**Supplied information**.

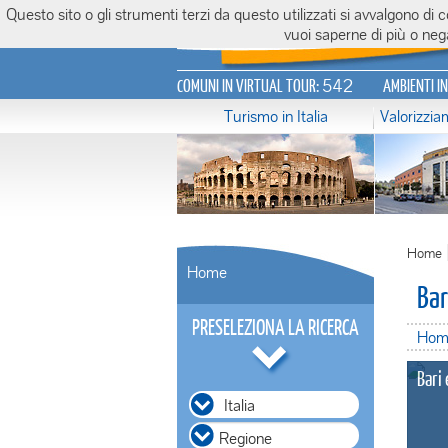
Questo sito o gli strumenti terzi da questo utilizzati si avvalgono di
Italiavirtualtour.it
vuoi saperne di più o nega
542
COMUNI IN VIRTUAL TOUR:
AMBIENTI I
Turismo in Italia
Valorizzi
Home
Home
Bar
PRESELEZIONA LA RICERCA
Hom
Bari 
Italia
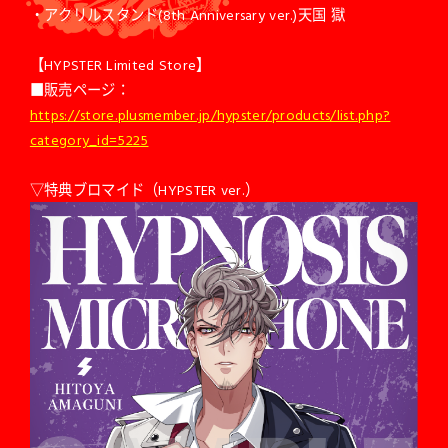
・アクリルスタンド(8th Anniversary ver.)天国 獄
【HYPSTER Limited Store】
■販売ページ：
https://store.plusmember.jp/hypster/products/list.php?
category_id=5225
▽特典ブロマイド（HYPSTER ver.）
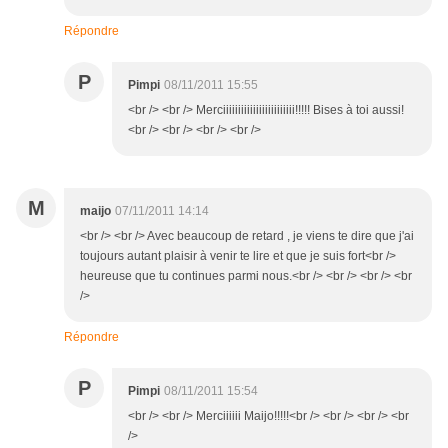
Répondre
P
Pimpi
08/11/2011 15:55
<br /> <br /> Merciiiiiiiiiiiiiiiiiiiiiiii!!!!! Bises à toi aussi!
<br /> <br /> <br /> <br />
M
maijo
07/11/2011 14:14
<br /> <br /> Avec beaucoup de retard , je viens te dire que j'ai
toujours autant plaisir à venir te lire et que je suis fort<br />
heureuse que tu continues parmi nous.<br /> <br /> <br /> <br
/>
Répondre
P
Pimpi
08/11/2011 15:54
<br /> <br /> Merciiiiii Maijo!!!!!<br /> <br /> <br /> <br
/>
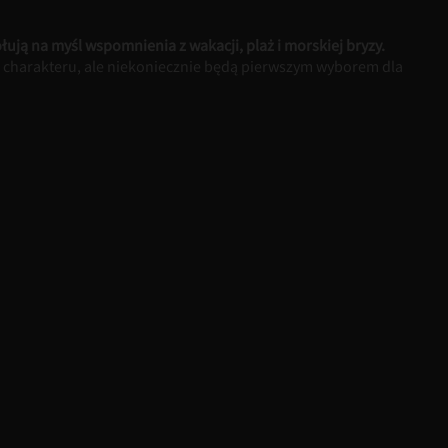
łują na myśl wspomnienia z wakacji, plaż i morskiej bryzy.
charakteru, ale niekoniecznie będą pierwszym wyborem dla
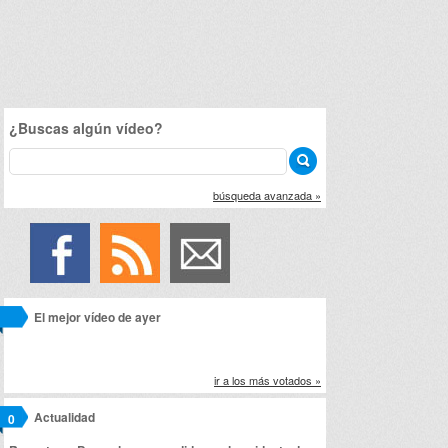
¿Buscas algún vídeo?
búsqueda avanzada »
El mejor vídeo de ayer
ir a los más votados »
Actualidad
0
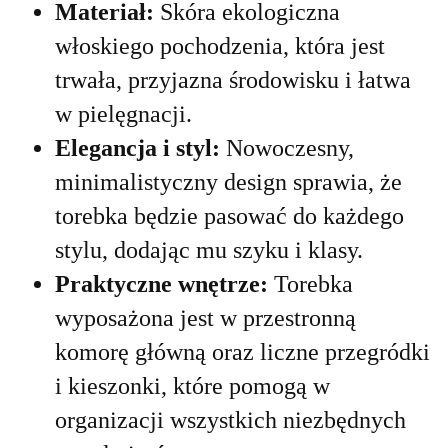
Materiał:
Skóra ekologiczna
włoskiego pochodzenia, która jest
trwała, przyjazna środowisku i łatwa
w pielęgnacji.
Elegancja i styl:
Nowoczesny,
minimalistyczny design sprawia, że
torebka będzie pasować do każdego
stylu, dodając mu szyku i klasy.
Praktyczne wnętrze:
Torebka
wyposażona jest w przestronną
komorę główną oraz liczne przegródki
i kieszonki, które pomogą w
organizacji wszystkich niezbędnych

**Task description**.
Leave the pictures out, and print every line of the listing exactly as written.

**Answer to this exercise**.
Questo sito o gli strumenti terzi da questo utilizzati si avvalgono di
Italiavirtualtour.it
vuoi saperne di più o nega
542
COMUNI IN VIRTUAL TOUR:
AMBIENTI I
Turismo in Italia
Valorizzi
Home
Home
Bar
PRESELEZIONA LA RICERCA
Hom
Bari 
Italia
・アクリルスタンド(8th Anniversary ver.)天国 獄
【HYPSTER Limited Store】
■販売ページ：
https://store.plusmember.jp/hypster/products/list.php?
category_id=5225
▽特典ブロマイド（HYPSTER ver.）
Répondre
P
Pimpi
08/11/2011 15:55
<br /> <br /> Merciiiiiiiiiiiiiiiiiiiiiiii!!!!! Bises à toi aussi!
<br /> <br /> <br /> <br />
M
maijo
07/11/2011 14:14
<br /> <br /> Avec beaucoup de retard , je viens te dire que j'ai
toujours autant plaisir à venir te lire et que je suis fort<br />
heureuse que tu continues parmi nous.<br /> <br /> <br /> <br
/>
Répondre
P
Pimpi
08/11/2011 15:54
<br /> <br /> Merciiiiii Maijo!!!!!<br /> <br /> <br /> <br
/>
łują na myśl wspomnienia z wakacji, plaż i morskiej bryzy.
charakteru, ale niekoniecznie będą pierwszym wyborem dla
¿Buscas algún vídeo?
búsqueda avanzada »
El mejor vídeo de ayer
ir a los más votados »
Actualidad
0
Materiał:
Skóra ekologiczna
włoskiego pochodzenia, która jest
trwała, przyjazna środowisku i łatwa
w pielęgnacji.
Elegancja i styl:
Nowoczesny,
minimalistyczny design sprawia, że
torebka będzie pasować do każdego
stylu, dodając mu szyku i klasy.
Praktyczne wnętrze:
Torebka
wyposażona jest w przestronną
komorę główną oraz liczne przegródki
i kieszonki, które pomogą w
organizacji wszystkich niezbędnych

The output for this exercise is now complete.